[[ Available data open ]]

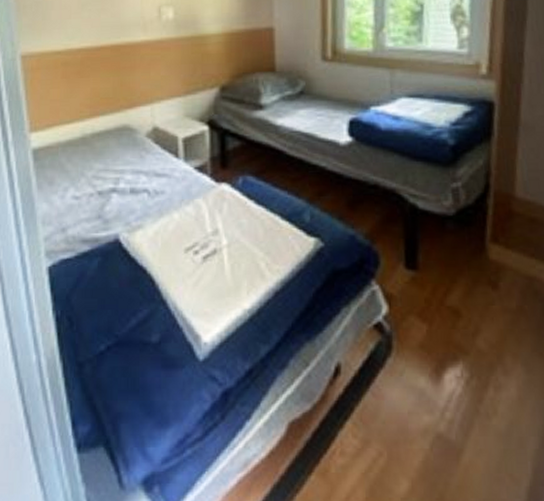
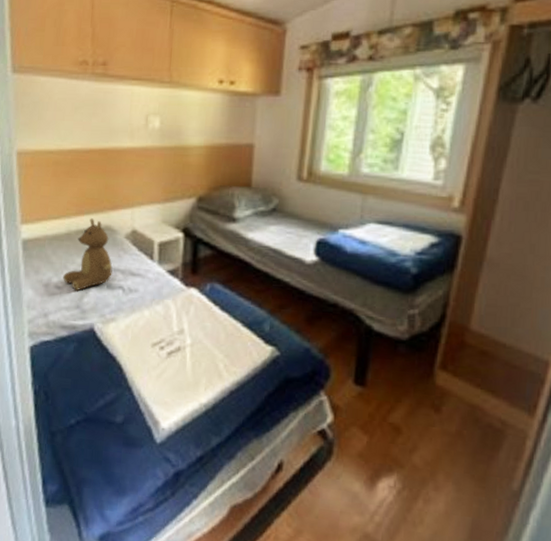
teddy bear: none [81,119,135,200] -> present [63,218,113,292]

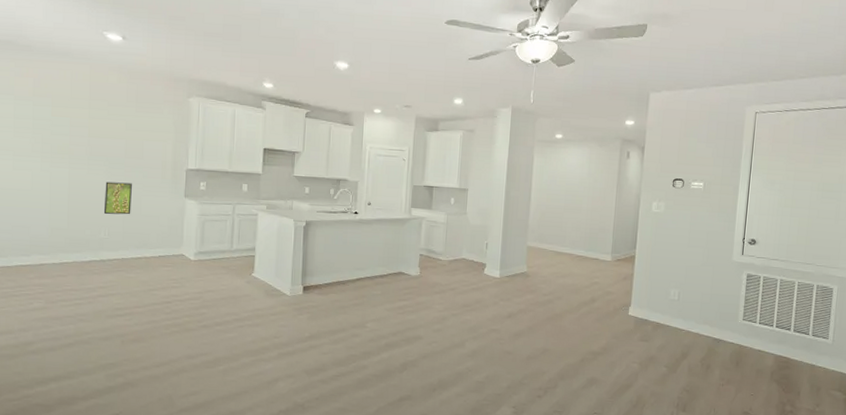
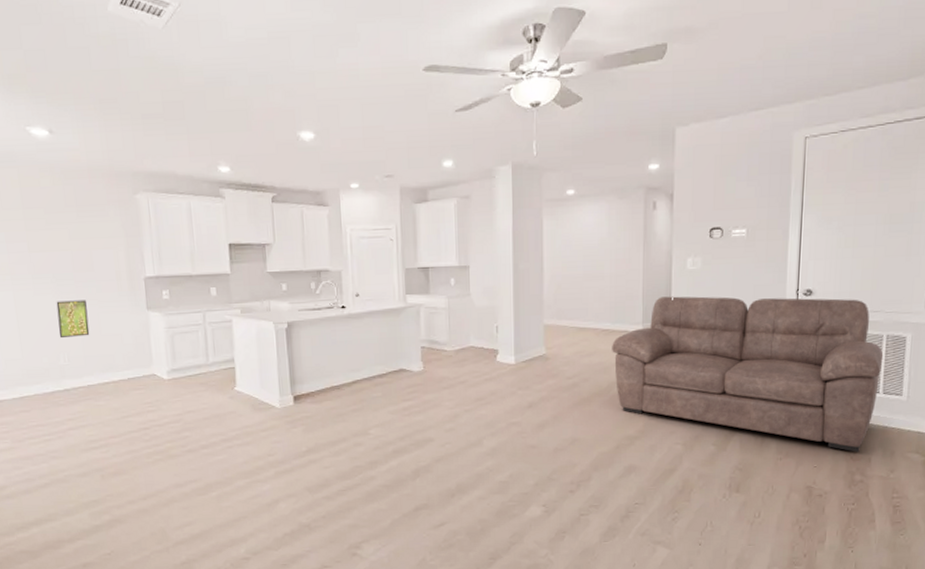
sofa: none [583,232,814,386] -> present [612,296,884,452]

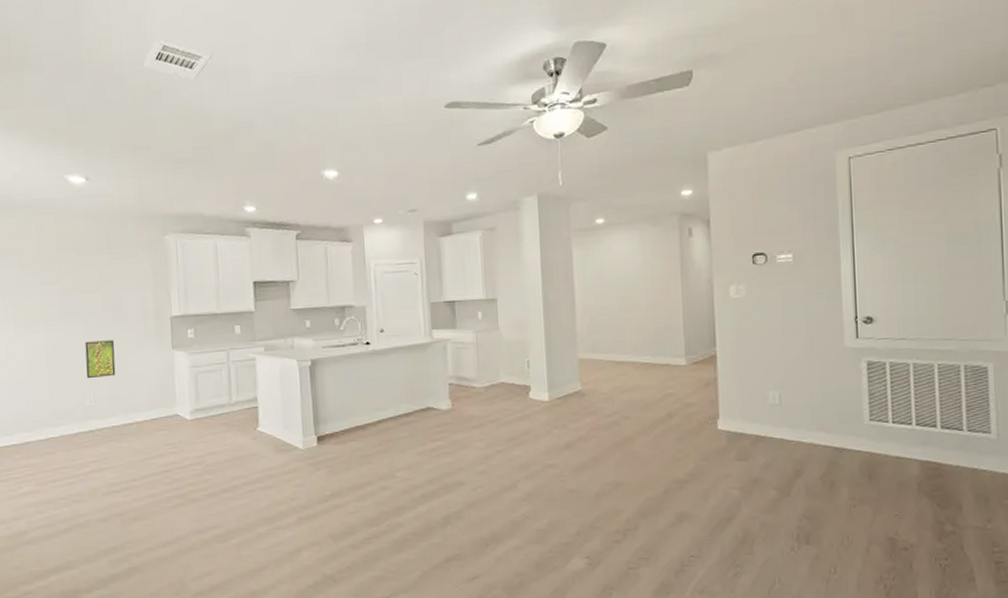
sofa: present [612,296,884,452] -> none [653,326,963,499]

[[ Available data closed ]]

Images are to be skipped, and each line above is to be returned exactly.

→ **Task output**:
teddy bear: none [81,119,135,200] -> present [63,218,113,292]

sofa: none [583,232,814,386] -> present [612,296,884,452]

sofa: present [612,296,884,452] -> none [653,326,963,499]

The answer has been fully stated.